Help me understand the math behind this

Moneer81

Hi,

while solving for the average energy given by the following formula:

[tex] \overline {E} = \frac {\int_{0}^{\infty} E e^\frac{-E}{kT}dE}{\int_{0}^{\infty} e^\frac{-E}{kT}dE} [/tex]

where E bar is average energy, k is the Boltzmann's constant, and T is temperature

I had to use integration by parts for the numerator.

Integration by parts formula is [tex] \int u dv = uv - \int v du [/tex]

So I made the following choices (and so did my textbook):

[tex] u = E [/tex]

then [tex] du = dE [/tex]

[tex] dv = e^\frac{-E}{kT} [/tex]

and so [tex] v = -kTe^\frac{-E}{kT} [/tex]

Then I proceeded by applying the integration by parts formula, and the integral of the numerator would be:

[tex] \int_{0}^{\infty} E e^\frac{-E}{kT}dE = -EkTe^\frac{-E}{kT} + kT \int_{0}^{\infty} e^\frac{-E}{kT}dE [/tex]

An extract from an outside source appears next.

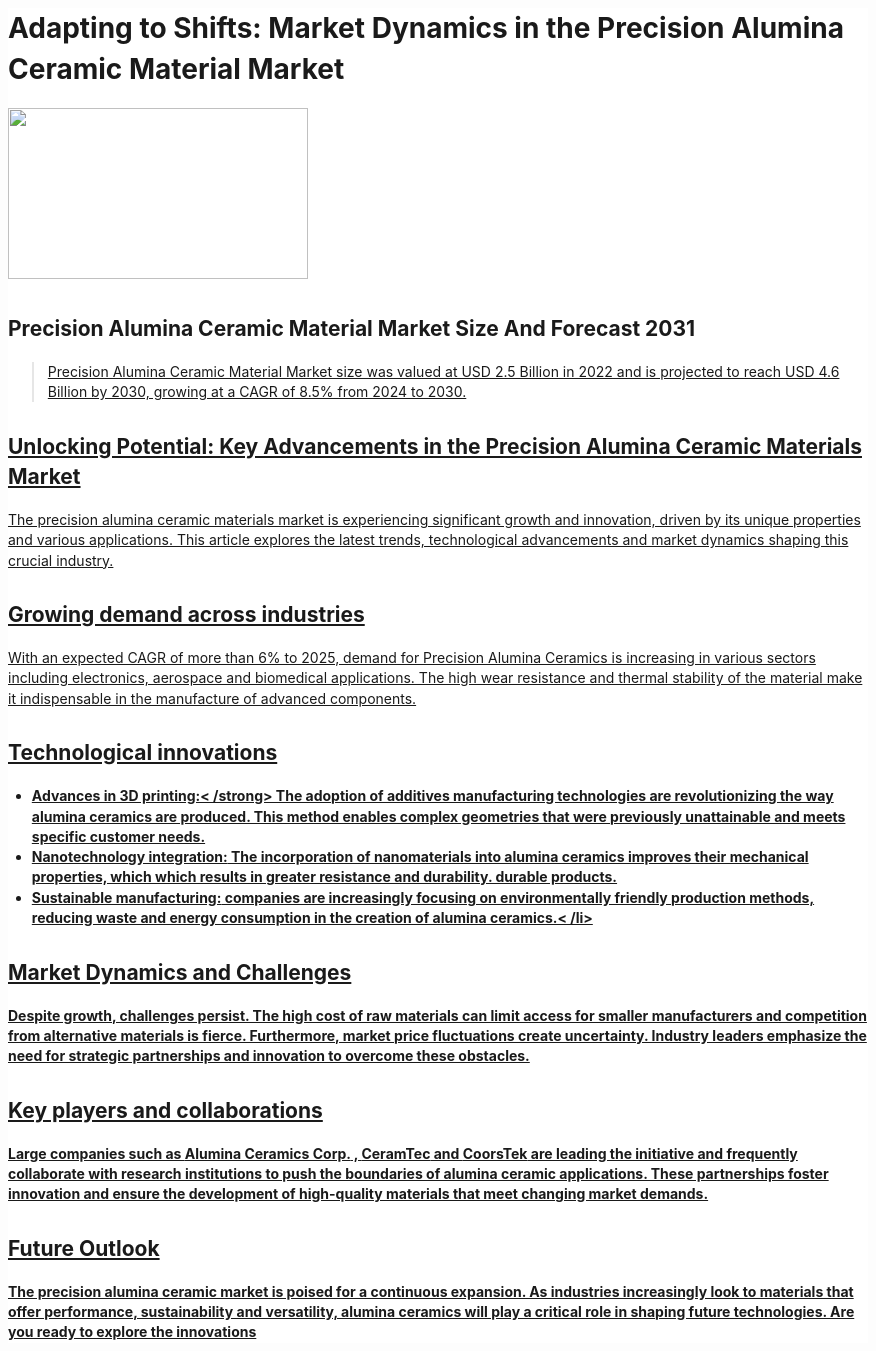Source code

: <h1>Adapting to Shifts: Market Dynamics in the Precision Alumina Ceramic Material Market</h1><img src="https://ffe5etoiles.com/wp-content/uploads/2025/01/MST7-300x171.png" alt="" width="300" height="171" class="aligncenter size-medium wp-image-105565" /><h2>Precision Alumina Ceramic Material Market Size And Forecast 2031</h2><blockquote><p><p><a href="https://www.verifiedmarketreports.com/download-sample/?rid=346824&utm_source=Github&utm_medium=358" target="_blank">Precision Alumina Ceramic Material Market size was valued at USD 2.5 Billion in 2022 and is projected to reach USD 4.6 Billion by 2030, growing at a CAGR of 8.5% from 2024 to 2030.</strong></span></p></p></blockquote><h2>Unlocking Potential: Key Advancements in the Precision Alumina Ceramic Materials Market</h2><p>The precision alumina ceramic materials market is experiencing significant growth and innovation, driven by its unique properties and various applications. This article explores the latest trends, technological advancements and market dynamics shaping this crucial industry.</p><h2>Growing demand across industries</h2><p>With an expected CAGR of more than 6% to 2025, demand for Precision Alumina Ceramics is increasing in various sectors including electronics, aerospace and biomedical applications. The high wear resistance and thermal stability of the material make it indispensable in the manufacture of advanced components.</p><h2>Technological innovations</h2><ul><li><strong>Advances in 3D printing:< /strong> The adoption of additives manufacturing technologies are revolutionizing the way alumina ceramics are produced. This method enables complex geometries that were previously unattainable and meets specific customer needs. </li><li><strong>Nanotechnology integration:</strong> The incorporation of nanomaterials into alumina ceramics improves their mechanical properties, which which results in greater resistance and durability. durable products.</li><li><strong>Sustainable manufacturing:</strong> companies are increasingly focusing on environmentally friendly production methods, reducing waste and energy consumption in the creation of alumina ceramics.< /li></ul ><h2>Market Dynamics and Challenges</h2><p>Despite growth, challenges persist. The high cost of raw materials can limit access for smaller manufacturers and competition from alternative materials is fierce. Furthermore, market price fluctuations create uncertainty. Industry leaders emphasize the need for strategic partnerships and innovation to overcome these obstacles.</p><h2>Key players and collaborations</h2><p>Large companies such as <strong>Alumina Ceramics Corp.</strong> , <strong>CeramTec</strong> and <strong>CoorsTek</strong> are leading the initiative and frequently collaborate with research institutions to push the boundaries of alumina ceramic applications. These partnerships foster innovation and ensure the development of high-quality materials that meet changing market demands.</p><h2>Future Outlook</h2><p>The precision alumina ceramic market is poised for a continuous expansion. As industries increasingly look to materials that offer performance, sustainability and versatility, alumina ceramics will play a critical role in shaping future technologies. Are you ready to explore the innovations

but to my surprise, the book proceeded in the following manner:

[tex] \int_{0}^{\infty} E e^\frac{-E}{kT}dE = kT \left[e^\frac{-E}{kT} \right]
_{0}^{\infty} + kT \int_{0}^{\infty} e^\frac{-E}{kT}dE [/tex]

That first term to the right of the equal sign threw me off....where did it come from?

dextercioby

First

[tex] dv=e^{-\frac{E}{kT}} \ dE [/tex]

then you're right. It has to be some error in the book. Perhaps they meant

[tex] kT \left[e^{-\frac{E}{kT}}\right]_{+\infty}^{0} [/tex]

,that is converting the minus before the whole term into an interchange of integration limits.

Daniel.